Dans le hall du Palais de justice de Paris, Alain et Dafroza Gauthier patientent calmement. Ce couple de retraités est venu suivre le procès d’un génocidaire rwandais, l’ancien gendarme Pierre Hategekimana, condamné fin juin à la perpétuité (il a fait appel). Depuis plus de vingt ans, Alain et Dafroza Gauthier pourchassent les génocidaires rwandais réfugiés sur le sol français. Ce 28 juin, le fondateur et la fondatrice du Collectif des parties civiles du Rwanda (CPCR) ont obtenu une sixième condamnation (trois ont fait appel) sur trente-cinq dossiers.
Leur combat fait l’objet d’une bande dessinée,
Rwanda, à la poursuite des génocidaires (Steinkis/Les Escales). Accompagné du dessinateur Damien Roudeau, le journaliste et documentariste Thomas Zribi a suivi le couple en 2021, entre la France et le Rwanda, le pays natal de Dafroza.
Au journaliste, Dafroza rappelle que les Tutsi⸱es ont été persécuté⸱es par les Hutu⸱es dès les années 1960. Elle raconte le massacre de son instituteur et la fuite de sa famille en 1963, son exil, plus tard, et son sentiment de culpabilité d’avoir abandonné sa famille. Puis, en 1994, tout s’écroule : alors qu’elle est à Kigali en février, que la tension monte et que des meurtres sont déjà perpétrés, sa mère l’incite à rentrer en France. Deux mois plus tard, les tueries de masse commencent et sa mère est assassinée. Dafroza va perdre presque toute sa famille.
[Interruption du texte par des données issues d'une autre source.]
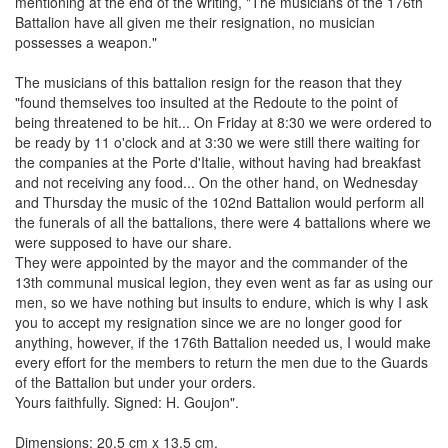
mentioning at the end of the writing, "The musicians of the 176th
Battalion have all given me their resignation, no musician
possesses a weapon."
The musicians of this battalion resign for the reason that they
"found themselves too insulted at the Redoute to the point of
being threatened to be hit... On Friday at 8:30 we were ordered to
be ready by 11 o'clock and at 3:30 we were still there waiting for
the companies at the Porte d'Italie, without having had breakfast
and not receiving any food... On the other hand, on Wednesday
and Thursday the music of the 102nd Battalion would perform all
the funerals of all the battalions, there were 4 battalions where we
were supposed to have our share.
They were appointed by the mayor and the commander of the
13th communal musical legion, they even went as far as using our
men, so we have nothing but insults to endure, which is why I ask
you to accept my resignation since we are no longer good for
anything, however, if the 176th Battalion needed us, I would make
every effort for the members to return the men due to the Guards
of the Battalion but under your orders.
Yours faithfully. Signed: H. Goujon".
Dimensions: 20.5 cm x 13.5 cm.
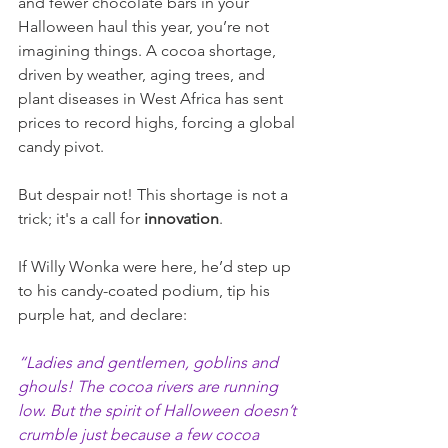
and fewer chocolate bars in your 
Halloween haul this year, you’re not 
imagining things. A cocoa shortage, 
driven by weather, aging trees, and 
plant diseases in West Africa has sent 
prices to record highs, forcing a global 
candy pivot.
But despair not! This shortage is not a 
trick; it's a call for
 innovation
.
If Willy Wonka were here, he’d step up 
to his candy-coated podium, tip his 
purple hat, and declare:
“Ladies and gentlemen, goblins and 
ghouls! The cocoa rivers are running 
low. But the spirit of Halloween doesn’t 
crumble just because a few cocoa 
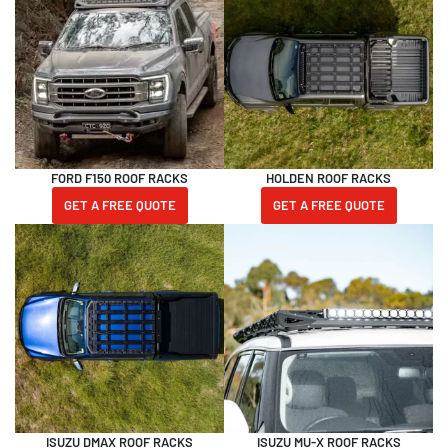
FORD F150 ROOF RACKS
HOLDEN ROOF RACKS
GET A FREE QUOTE
GET A FREE QUOTE
ISUZU DMAX ROOF RACKS
ISUZU MU-X ROOF RACKS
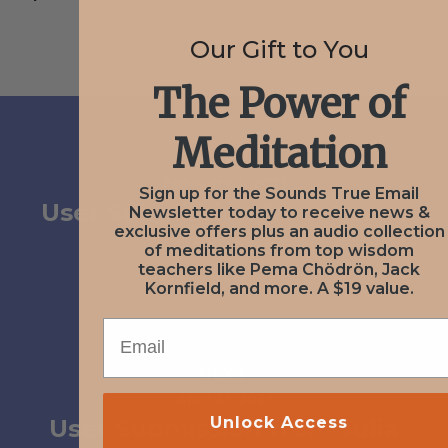
Our Gift to You
The Power of
Meditation
PREV
February 3, 2021
Sign up for the Sounds True Email
User Submission from Karen
Newsletter today to receive news &
exclusive offers plus an audio collection
Parsons
of meditations from top wisdom
teachers like Pema Chödrön, Jack
Kornfield, and more. A $19 value.
EMAIL
NEXT
April 21, 2021
Unlock Access
User Submission from Julia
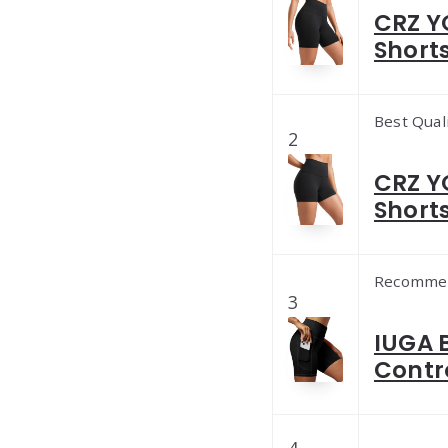
CRZ Y
Shorts
Best Qual
2
CRZ Y
Shorts
Recomme
3
IUGA 
Contr
4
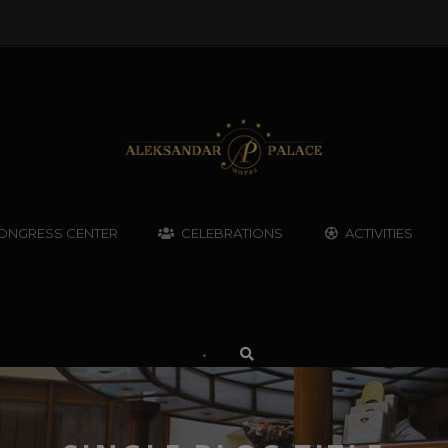
ONGRESS CENTER
CELEBRATIONS
ACTIVITIES
•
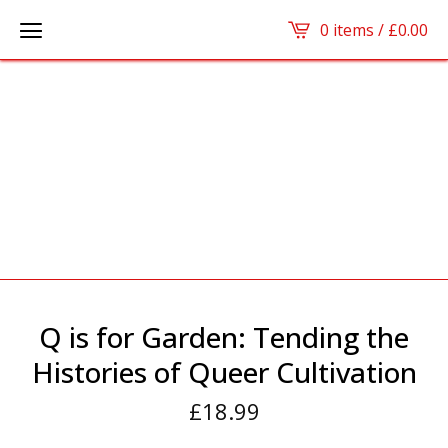
0 items /
£
0.00
Q is for Garden: Tending the
Histories of Queer Cultivation
£
18.99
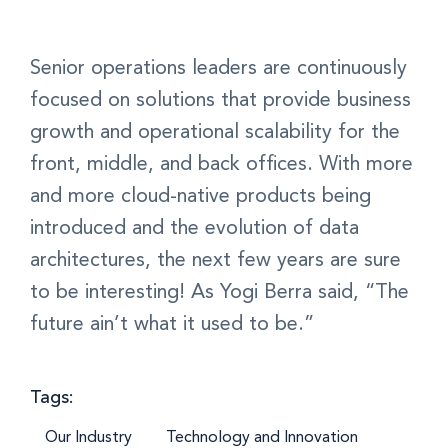
Senior operations leaders are continuously
focused on solutions that provide business
growth and operational scalability for the
front, middle, and back offices. With more
and more cloud-native products being
introduced and the evolution of data
architectures, the next few years are sure
to be interesting! As Yogi Berra said, “The
future ain’t what it used to be.”
Tags:
Our Industry
Technology and Innovation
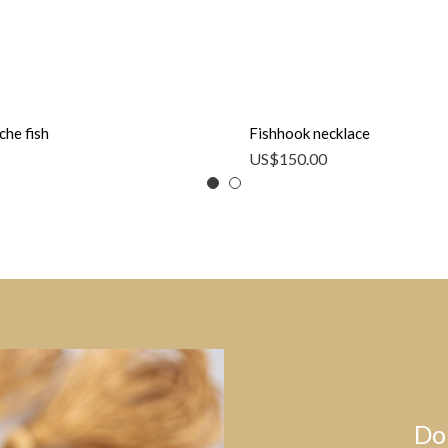
che fish
Fishhook necklace
US$
150.00
Do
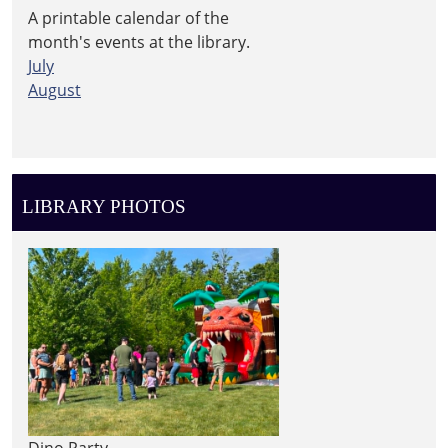
A printable calendar of the
month's events at the library.
July
August
LIBRARY PHOTOS
Dino Party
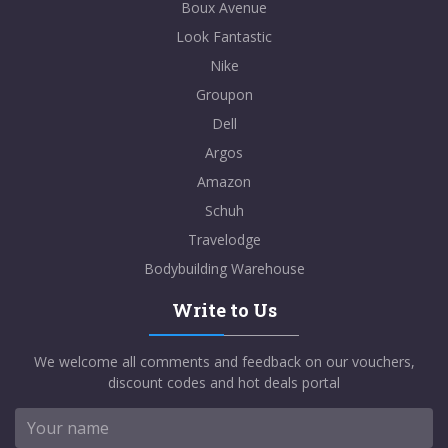
Boux Avenue
Look Fantastic
Nike
Groupon
Dell
Argos
Amazon
Schuh
Travelodge
Bodybuilding Warehouse
Write to Us
We welcome all comments and feedback on our vouchers,
discount codes and hot deals portal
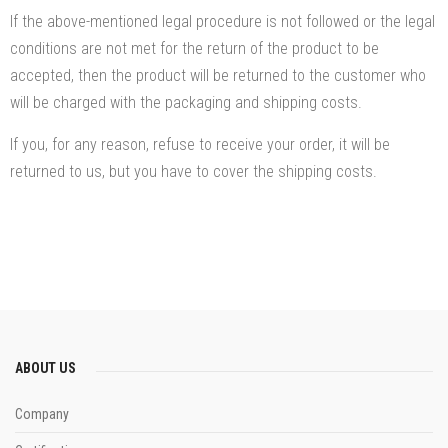
If the above-mentioned legal procedure is not followed or the legal
conditions are not met for the return of the product to be
accepted, then the product will be returned to the customer who
will be charged with the packaging and shipping costs.
If you, for any reason, refuse to receive your order, it will be
returned to us, but you have to cover the shipping costs.
ABOUT US
Company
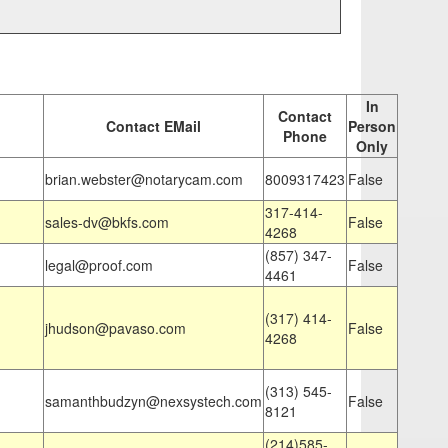
In
Contact
Contact EMail
Person
Phone
Only
brian.webster@notarycam.com
8009317423
False
317-414-
sales-dv@bkfs.com
False
4268
(857) 347-
legal@proof.com
False
4461
(317) 414-
jhudson@pavaso.com
False
4268
(313) 545-
samanthbudzyn@nexsystech.com
False
8121
(214)585-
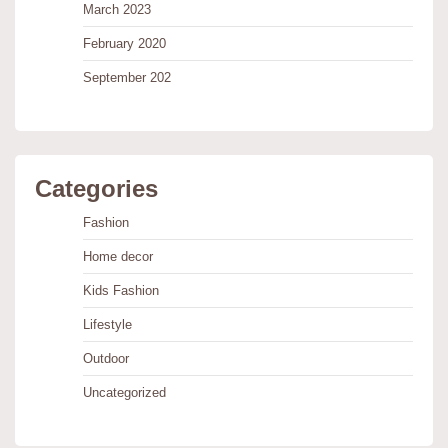
March 2023
February 2020
September 202
Categories
Fashion
Home decor
Kids Fashion
Lifestyle
Outdoor
Uncategorized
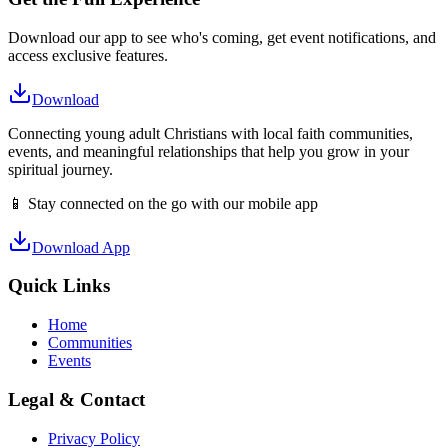
Download our app to see who's coming, get event notifications, and
access exclusive features.
Download
Connecting young adult Christians with local faith communities,
events, and meaningful relationships that help you grow in your
spiritual journey.
📱 Stay connected on the go with our mobile app
Download App
Quick Links
Home
Communities
Events
Legal & Contact
Privacy Policy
Après le procès d’un génocidaire en Belgique, en 2001, elle et son mari – qui a été professeur au Rwanda en 1972 et a rencontré Dafroza en France quelques années plus tard – décident de monter le CPCR. Jusqu’alors, aucun procès n’avait été mené en France. Leur première plainte a visé la femme de l’ancien président, Agathe Habyarimana (elle n’a toujours pas abouti).
Tandis que la plupart des plaintes s’entassent au pôle Crimes contre l’humanité du Tribunal de grande instance de Paris (débordé), que la France refuse d’extrader les génocidaires présumé⸱es au Rwanda, leur travail d’enquête, en marge des procédures officielles, s’avère essentiel pour faire avancer les dossiers. Plusieurs fois par an, le couple se rend au Rwanda pour retrouver des victimes rescapées et recueillir leur témoignage, mais aussi celui des bourreaux, car «
eux ont tout vu », a expliqué Dafroza, lors de la présentation de l’ouvrage, le 21 septembre à Paris.
Le découragement d’Alain et Dafroza n’est jamais loin, eux qui ont sacrifié une bonne partie de leur vie familiale (ils ont trois enfants) et de leurs finances pour cette cause. L’un des procès à coûté «
150 000 euros en frais d’avocat », se souvient Alain Gauthier, «
et, au rythme actuel, on en a pour quarante ans… Beaucoup des génocidaires auront disparu sans jamais avoir été jugé⸱es ! » Pourquoi continuer ? «
La justice permet de réhabiliter les victimes, de prendre soin d’elles et de les enterrer », répond Dafroza.
À lire : Thomas Zribi et Damien Roudeau,
Rwanda, à la poursuite des génocidaires, Steinkis/Les Escales, 21 septembre 2023, 192 pages, 24 euros.
À voir : leur histoire est également portée à l’écran dans un documentaire de Thomas Zribi et Stéphane Jobert, diffusé le 16 octobre sur La Chaîne parlementaire (LCP).